10 years of trying, and what we finally are getting is the real Internet, but slowly changing. I can't fault WAP for what it was trying to do; within the context of the time a whole new stack of technologies made total sense to deliver information to the mobile phones. The problem is that they used words like 'Internet' and 'browsing', creating expectations no 4x25 character LCD phone could fulfill.
Since the first days I always heard stories of how WAP would be great not to play Bejeweled with or download and review a spreadsheet, but for getting coupons. "You'd be close to a pizza or a Starbucks and then you'd automatically get a coupon and that would drive traffic into the stores and the stores pay for that, man" was always the usecase bandied about, which in my cynical days made me describe myself as someone who worked in "the Mobile Pizza-Coupon Delivery Industry". The scenario never worked out, because you always had to find out where the phone was before you could send the right coupon, and nobody could make up their minds if the consumer should pull coupons (i.e. have to try to fetch one every time they were in a new shop) or get them pushed (i.e. be bombarded). Both options suck. Neither of them are going to 'surprise and delight' anyone. To put it in terms I'd hear while working at Disney, there was never any magic in delivering coupons. Especially since the scenarios were always about making hapless consumers buy and getting money from shopkeepers for delivering this crap, never fundamentally about making people happy.
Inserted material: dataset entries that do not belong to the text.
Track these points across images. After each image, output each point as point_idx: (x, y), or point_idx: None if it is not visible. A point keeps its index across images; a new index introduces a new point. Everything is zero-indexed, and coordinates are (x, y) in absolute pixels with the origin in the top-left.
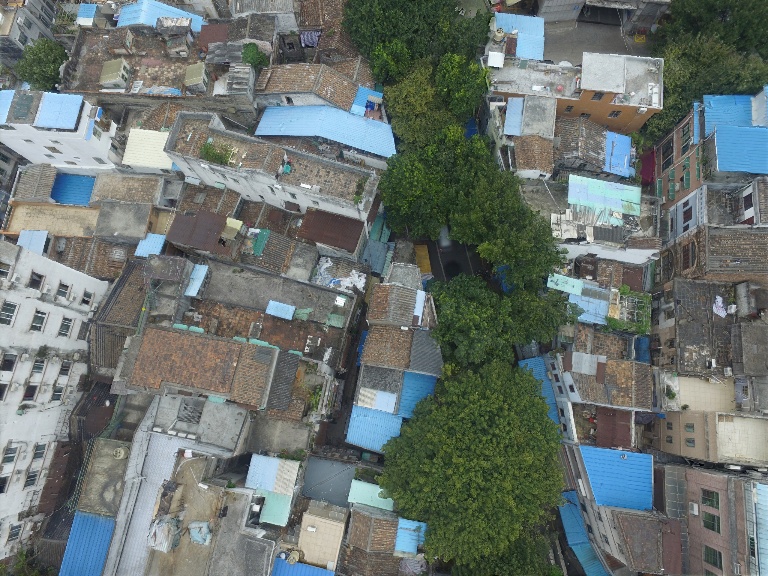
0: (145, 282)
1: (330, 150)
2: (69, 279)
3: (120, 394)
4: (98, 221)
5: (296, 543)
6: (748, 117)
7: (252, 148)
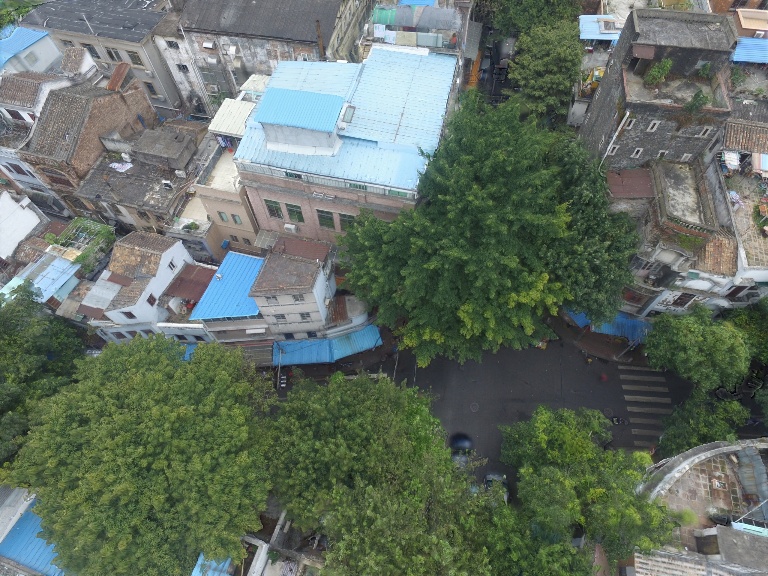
0: None
1: None
2: None
3: None
4: None
5: None
6: None
7: None
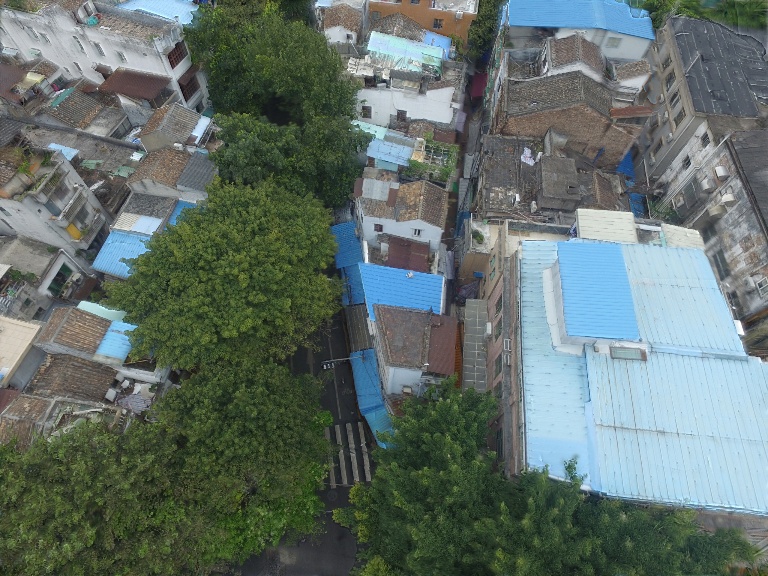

What you need to deliver magic is to know the user's context. Fulfill the anticipation. Either by creating the context and creating the anticipation by making the park and the rides, or knowing where the user is and what they want. Location-based services are all about knowing the user's context: where are you, where do you want to go, how can I help you with that, what can I give you at those places? It's not the only piece of context you need to deliver magic, but it is a very important one (which is why Disney controls its contexts in the parks so), one that manufacturers have been trying to put into devices as fast as financially possible, and application developers have pounced on to unlock with applications. A whole industry, GPS-devices / sat-navs, was created in the 90s around this piece of context, a viable and very big industry, because there was such demand to get help when, well, navigating this context. Now in this millennium this industry is being networked so that the devices can update the context live. And thus merging with phones, becaue they do networking and communication.
We want our mobile devices to help us. To really help us, they need to know our context. Location is one piece, and it is making life so much easier. I have moved to enormous cities twice in the last 2 years, and I am navigating them like I have always lived here, saving so much time. But context is more than Location. The next one to lick is Intent: what is the user doing? Can I, as a mobile device, disturb? How can I help? This one will be a bit trickier, and it can wait until Location has been fully exploited and played out. But start thinking about it.